Sunday, November 19, 2006

Owen claims victory at Apec

By Tanya Fang,
WNS Foreign Affairs Correspondent

HANOI - As the Apec summit in Vietnam draws to a close, Prime Minister Owen Heng is claiming victory after persuading leaders to recognise the issue of climate change in their official closing statement. The world's largest economies, including the United and Japan are represented at the 21-nation forum, as well the major power brokers such as China and Russia. But Owen is claiming influence, despite climate change not being officially on the summit's agenda.

"We have been successful in negotiating into the leaders' communique a reference to climate change off the back of the energy issues," he says. Now, when Australia hosts the summit in 2007, energy ministers from the Apec economies are required to report back on exactly what they are doing to reduce carbon emissions. Apec's trade goals have also had encouraging words from the US about an Apec-wide free trade agreement.
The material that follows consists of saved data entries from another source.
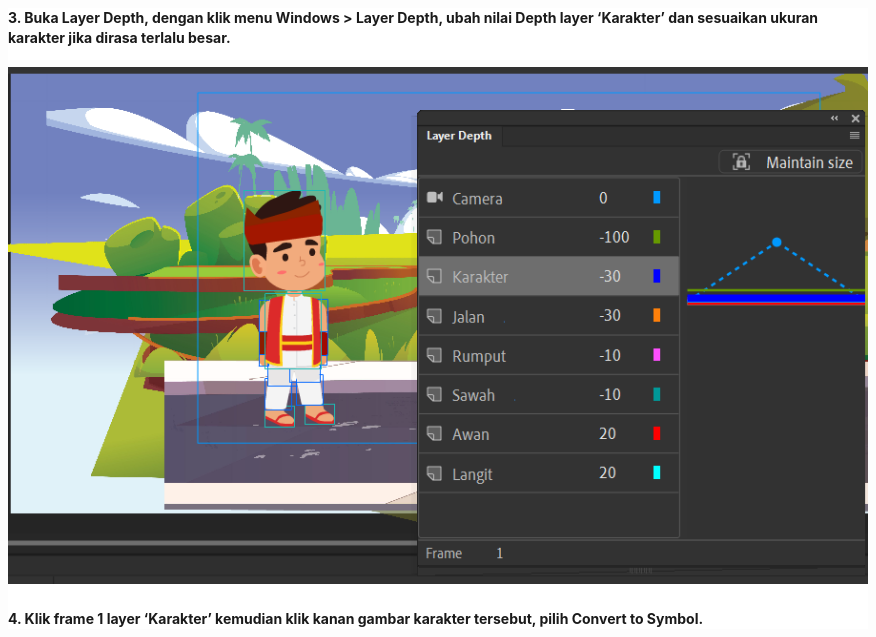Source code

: #### 3. Buka Layer Depth, dengan klik menu Windows > Layer Depth, ubah nilai Depth layer ‘Karakter’ dan sesuaikan ukuran karakter jika dirasa terlalu besar.

![alt text](../img/img-bab2/b3.png)

#### 4. Klik frame 1 layer ‘Karakter’ kemudian klik kanan gambar karakter tersebut, pilih Convert to Symbol.
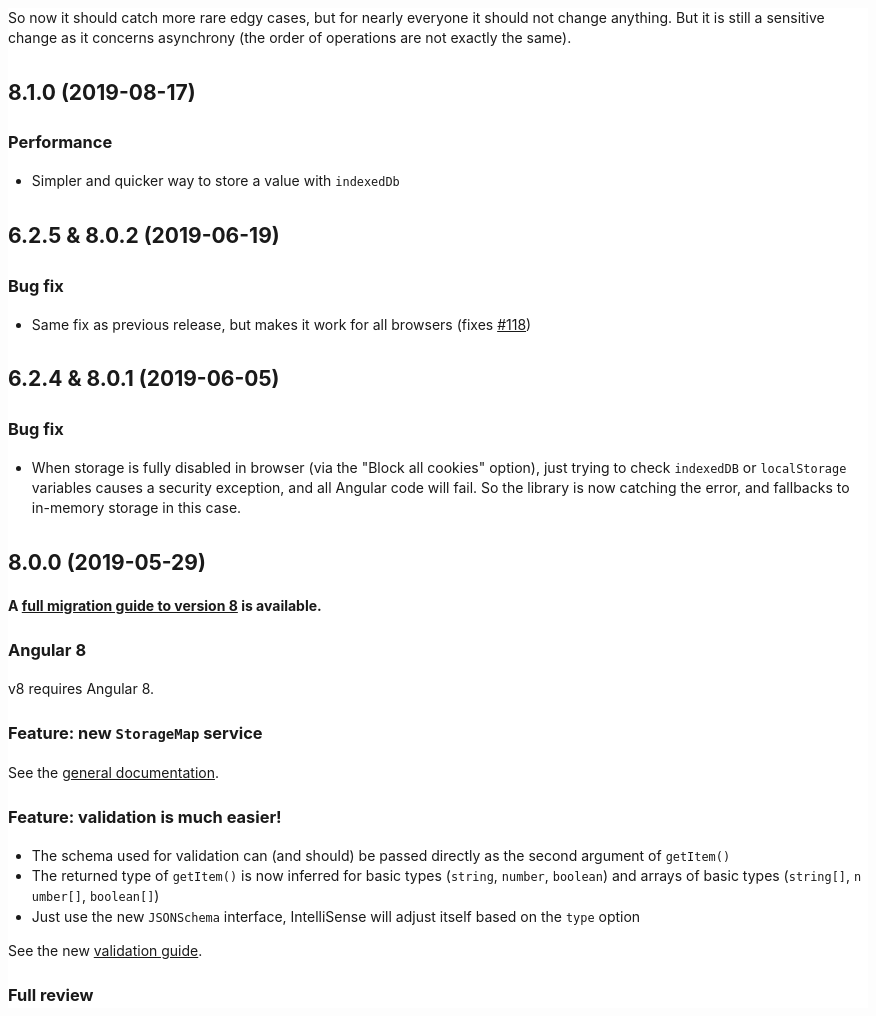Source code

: So now it should catch more rare edgy cases, but for nearly everyone it should not change anything.
But it is still a sensitive change as it concerns asynchrony (the order of operations are not exactly the same).

## 8.1.0 (2019-08-17)

### Performance

- Simpler and quicker way to store a value with `indexedDb`

## 6.2.5 & 8.0.2 (2019-06-19)

### Bug fix

- Same fix as previous release, but makes it work for all browsers
(fixes [#118](https://github.com/cyrilletuzi/angular-async-local-storage/issues/118))

## 6.2.4 & 8.0.1 (2019-06-05)

### Bug fix

- When storage is fully disabled in browser (via the "Block all cookies" option),
just trying to check `indexedDB` or `localStorage` variables causes a security exception,
and all Angular code will fail. So the library is now catching the error,
and fallbacks to in-memory storage in this case.

## 8.0.0 (2019-05-29)

**A [full migration guide to version 8](./docs/MIGRATION_TO_V8.md) is available.**

### Angular 8

v8 requires Angular 8.

### Feature: new `StorageMap` service

See the [general documentation](./README.md).

### Feature: validation is much easier!

- The schema used for validation can (and should) be passed directly as the second argument of `getItem()`
- The returned type of `getItem()` is now inferred for basic types (`string`, `number`, `boolean`) and arrays of basic types (`string[]`, `number[]`, `boolean[]`)
- Just use the new `JSONSchema` interface, IntelliSense will adjust itself based on the `type` option

See the new [validation guide](./docs/VALIDATION.md).

### Full review

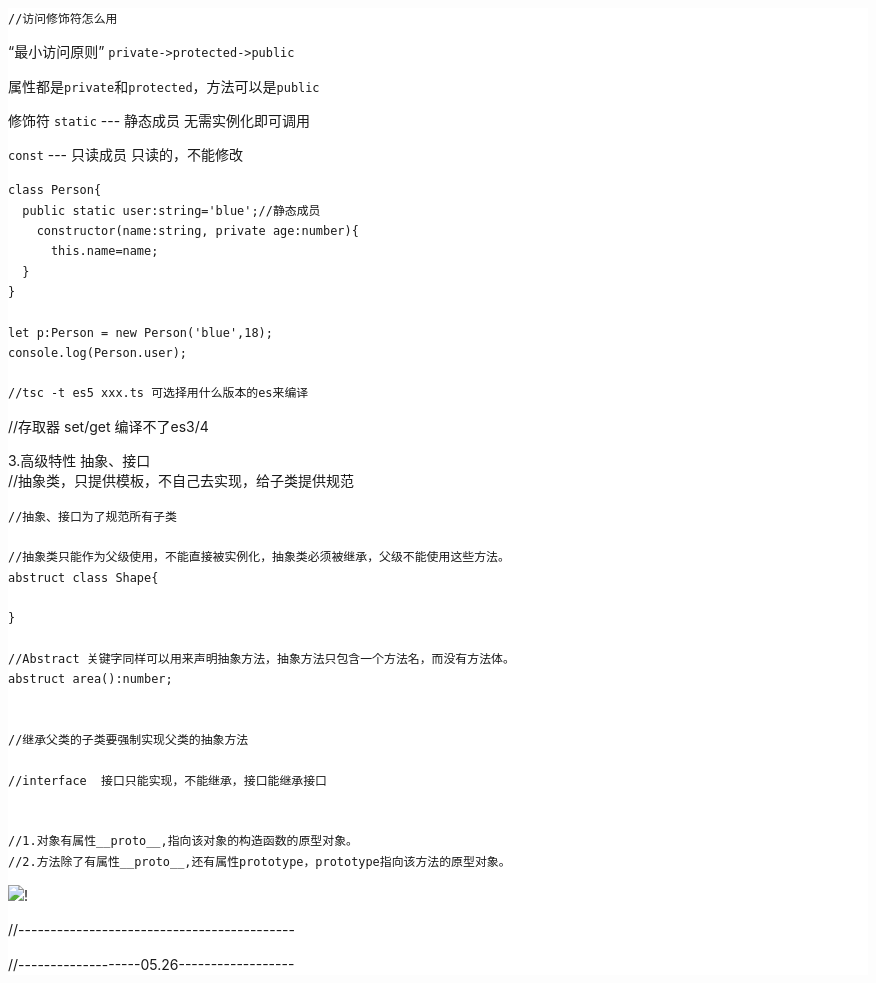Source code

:     //访问修饰符怎么用


“最小访问原则” `private->protected->public`

属性都是`private`和`protected`，方法可以是`public`

修饰符
`static` --- 静态成员  无需实例化即可调用

`const`  --- 只读成员  只读的，不能修改 

    class Person{
      public static user:string='blue';//静态成员
        constructor(name:string, private age:number){
          this.name=name;
      }
    }
    
    let p:Person = new Person('blue',18);
    console.log(Person.user);
    
    //tsc -t es5 xxx.ts 可选择用什么版本的es来编译 
    

  //存取器
    set/get    编译不了es3/4


 3.高级特性
     抽象、接口   
    //抽象类，只提供模板，不自己去实现，给子类提供规范

    //抽象、接口为了规范所有子类
    
    //抽象类只能作为父级使用，不能直接被实例化，抽象类必须被继承，父级不能使用这些方法。
    abstruct class Shape{
      
    }
    
    //Abstract 关键字同样可以用来声明抽象方法，抽象方法只包含一个方法名，而没有方法体。
    abstruct area():number; 
    
    
    //继承父类的子类要强制实现父类的抽象方法
    
    //interface  接口只能实现，不能继承，接口能继承接口 
    
    
    //1.对象有属性__proto__,指向该对象的构造函数的原型对象。
    //2.方法除了有属性__proto__,还有属性prototype，prototype指向该方法的原型对象。

  ![](https://pic1.zhimg.com/80/e83bca5f1d1e6bf359d1f75727968c11_hd.jpg)! 





  //-------------------------------------------


  //-------------------05.26------------------

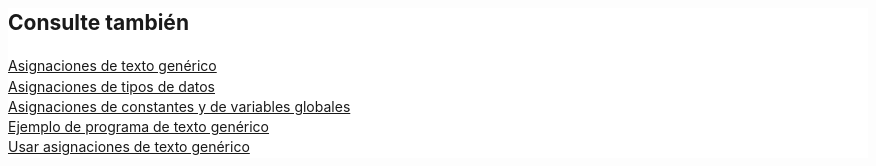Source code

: ## <a name="see-also"></a>Consulte también

[Asignaciones de texto genérico](../c-runtime-library/generic-text-mappings.md)<br/>
[Asignaciones de tipos de datos](../c-runtime-library/data-type-mappings.md)<br/>
[Asignaciones de constantes y de variables globales](../c-runtime-library/constant-and-global-variable-mappings.md)<br/>
[Ejemplo de programa de texto genérico](../c-runtime-library/a-sample-generic-text-program.md)<br/>
[Usar asignaciones de texto genérico](../c-runtime-library/using-generic-text-mappings.md)
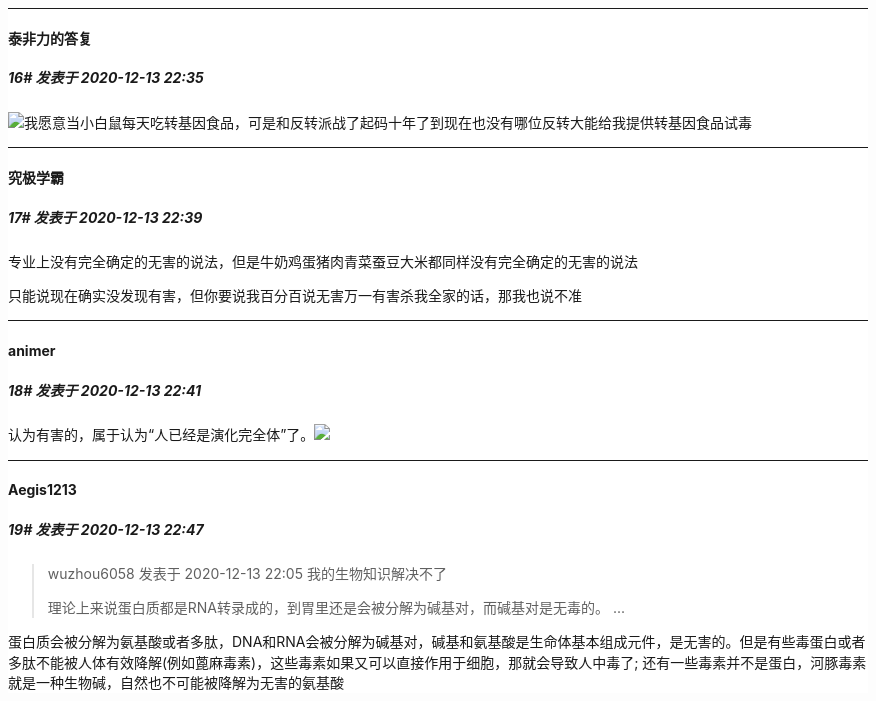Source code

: 



*****

####  泰非力的答复  
##### 16#       发表于 2020-12-13 22:35



<img src="https://static.saraba1st.com/image/smiley/face2017/048.png" referrerpolicy="no-referrer">我愿意当小白鼠每天吃转基因食品，可是和反转派战了起码十年了到现在也没有哪位反转大能给我提供转基因食品试毒







*****

####  究极学霸  
##### 17#       发表于 2020-12-13 22:39




专业上没有完全确定的无害的说法，但是牛奶鸡蛋猪肉青菜蚕豆大米都同样没有完全确定的无害的说法

只能说现在确实没发现有害，但你要说我百分百说无害万一有害杀我全家的话，那我也说不准







*****

####  animer  
##### 18#       发表于 2020-12-13 22:41




认为有害的，属于认为“人已经是演化完全体”了。<img src="https://static.saraba1st.com/image/smiley/face2017/037.png" referrerpolicy="no-referrer">







*****

####  Aegis1213  
##### 19#       发表于 2020-12-13 22:47



<blockquote>wuzhou6058 发表于 2020-12-13 22:05
我的生物知识解决不了

理论上来说蛋白质都是RNA转录成的，到胃里还是会被分解为碱基对，而碱基对是无毒的。 ...</blockquote>
蛋白质会被分解为氨基酸或者多肽，DNA和RNA会被分解为碱基对，碱基和氨基酸是生命体基本组成元件，是无害的。但是有些毒蛋白或者多肽不能被人体有效降解(例如蓖麻毒素)，这些毒素如果又可以直接作用于细胞，那就会导致人中毒了; 还有一些毒素并不是蛋白，河豚毒素就是一种生物碱，自然也不可能被降解为无害的氨基酸
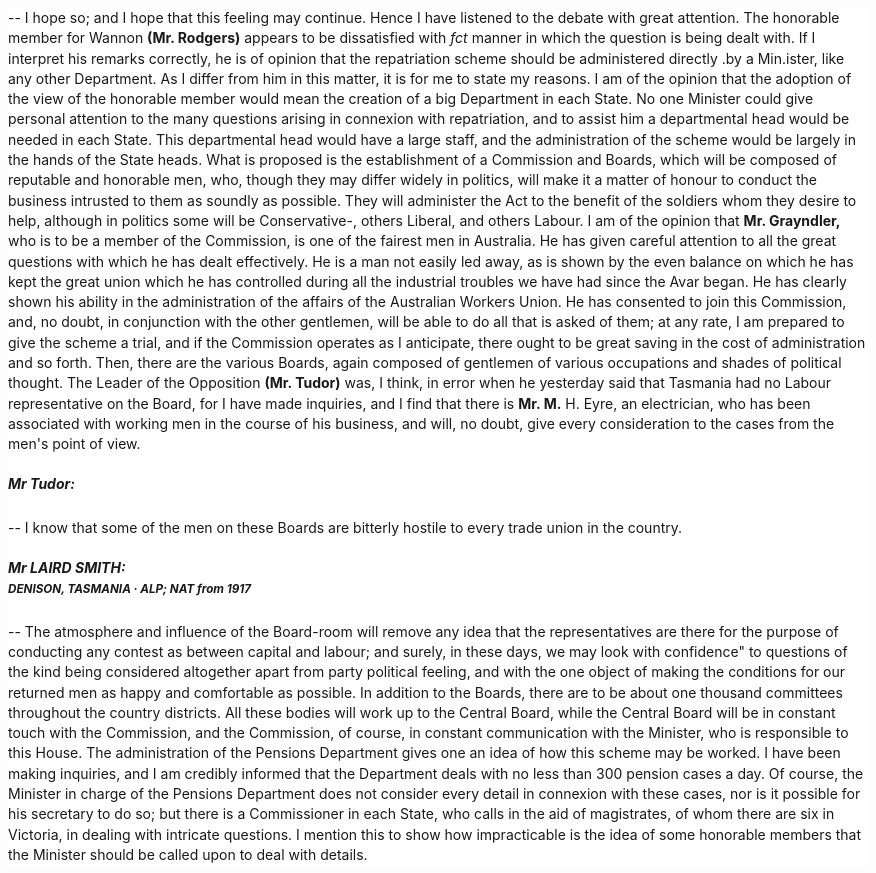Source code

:-- I hope so; and I hope that this feeling may continue. Hence I have listened to the debate with great attention. The honorable member for Wannon  **(Mr. Rodgers)**  appears to be dissatisfied with  *fct*  manner in which the question is being dealt with. If I interpret his remarks correctly, he is of opinion that the repatriation scheme should be administered directly .by a Min.ister, like any other Department. As I  differ from him in this matter, it is for me to state my reasons. I am of the opinion that the adoption of the view of the honorable member would mean the creation of a big Department in each State. No one Minister could give personal attention to the many questions arising in connexion with repatriation, and to assist him a departmental head would be needed in each State. This departmental head would have a large staff, and the administration of the scheme would be largely in the hands of the State heads. What is proposed is the establishment of a Commission and Boards, which will be composed of reputable and honorable men, who, though they may differ widely in politics, will make it a matter of honour to conduct the business intrusted to them as soundly as possible. They will administer the Act to the benefit of the soldiers whom they desire to help, although in politics some will be Conservative-, others Liberal, and others Labour. I am of the opinion that  **Mr. Grayndler,**  who is to be a member of the Commission, is one of the fairest men in Australia. He has given careful attention to all the great questions with which he has dealt effectively. He is a man not easily led away, as is shown by the even balance on which he has kept the great union which he has controlled during all the industrial troubles we have had since the Avar began. He has clearly shown his ability in the administration of the affairs of the Australian Workers Union. He has consented to join this Commission, and, no doubt, in conjunction with the other gentlemen, will be able to do all that is asked of them; at any rate, I am prepared to give the scheme a trial, and if the Commission operates as I anticipate, there ought to be great saving in the cost of administration and so forth. Then, there are the various Boards, again composed of gentlemen of various occupations and shades of political thought. The Leader of the Opposition  **(Mr. Tudor)**  was, I think, in error when he yesterday said that Tasmania had no Labour representative on the Board, for I have made inquiries, and I find that there is  **Mr. M.**  H. Eyre, an electrician, who has been associated with working men in the course of his business, and will, no doubt, give every consideration to the cases from the men's point of view. 

##### Mr Tudor:

-- I know that some of the men on these Boards are bitterly hostile to every trade union in the country. 

##### Mr LAIRD SMITH:<br><small class="text-muted">DENISON, TASMANIA &middot; ALP; NAT from 1917</small>

-- The atmosphere and influence of the Board-room will remove any idea that the representatives are there for the purpose of conducting any contest as between capital and labour; and surely, in these days, we may look with confidence" to questions of the kind being considered altogether apart from party political feeling, and with the one object of making the conditions for our returned men as happy and comfortable as possible. In addition to the Boards, there are to be about one thousand committees throughout the country districts. All these bodies will work up to the Central Board, while the Central Board will be in constant touch with the Commission, and the Commission, of course, in constant communication with the Minister, who is responsible to this House. The administration of the Pensions Department gives one an idea of how this scheme may be worked. I have been making inquiries, and I am credibly informed that the Department deals with no less than 300 pension cases a day. Of course, the Minister in charge of the Pensions Department does not consider every detail in connexion with these cases, nor is it possible for his secretary to do so; but there is a Commissioner in each State, who calls in the aid of magistrates, of whom there are six in Victoria, in dealing with intricate questions. I mention this to show how impracticable is the idea of some honorable members that the Minister should be called upon to deal with details.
"We are working with our Apec partners and with you in the business community to promote regional economic integration including the possibility of a free trade area of the Asia Pacific," says US Secretary of State Condoleezza Rice. But Owen is warning that this won't happen any time soon. "You've got a lot of less developed economies sitting around the Apec table and in a sense you travel at the pace of the slowest, but there's no doubt it would be significant," he says.

There is, however, good news for Linapore's agricultural sector after leaders said they were ready to make deeper cuts to farm subsidies. Disputes over farm subsidies have stymied the Doha round of World Trade Organisation (WTO) talks in July and it is hoped the breakthrough at Apec will help breathe life into global trade talks.